Kakaobutterpreise variierten weltweit im 1. Quartal 2026
Die Kakaobutterpreise stiegen in den USA um 2,2 %, während sie in Indien im 1. Quartal 2026 um 3,2 % sanken. Gestiegene Frachtkosten und Lieferkettenunterbrechungen beeinflussten die Preise.

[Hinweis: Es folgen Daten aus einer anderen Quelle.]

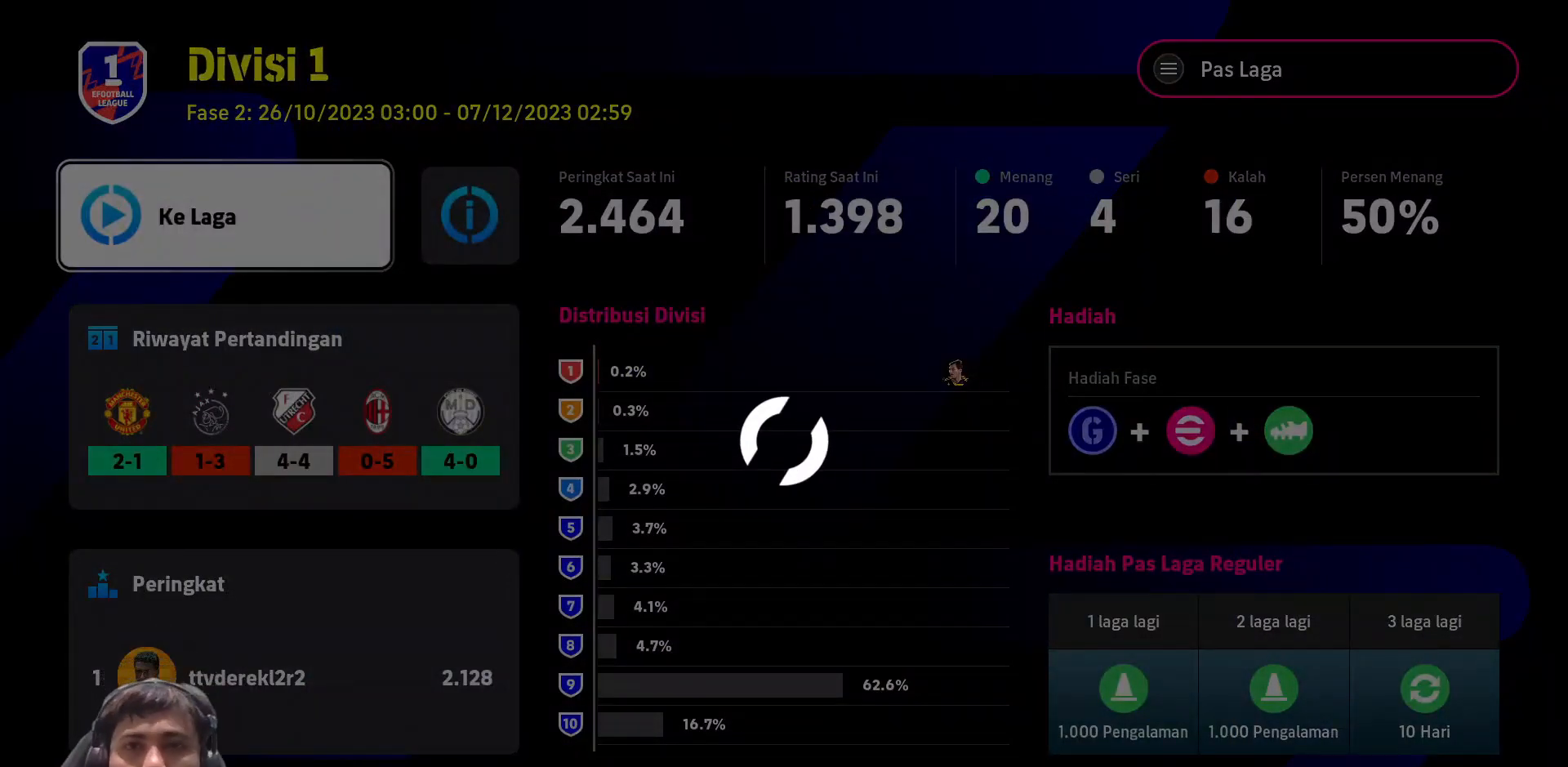
{"buttons": [], "left_stick": "center", "right_stick": "center", "events": []}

Die Kakaobutterpreise zeigten im ersten Quartal 2026 unterschiedliche Entwicklungen auf den wichtigsten Märkten. In den USA stiegen die Preise um 2,2 %, während sie in Indien um 3,2 % fielen.
Die Preisschwankungen wurden durch globale Faktoren beeinflusst, darunter steigende Logistikkosten und angespannte Lieferketten für Kakaobohnen, insbesondere in Westafrika. Der Anstieg des Brent-Rohölpreises auf 118,2 USD pro Barrel Ende März 2026 verteuerte die globalen Fracht- und Produktionskosten weiter.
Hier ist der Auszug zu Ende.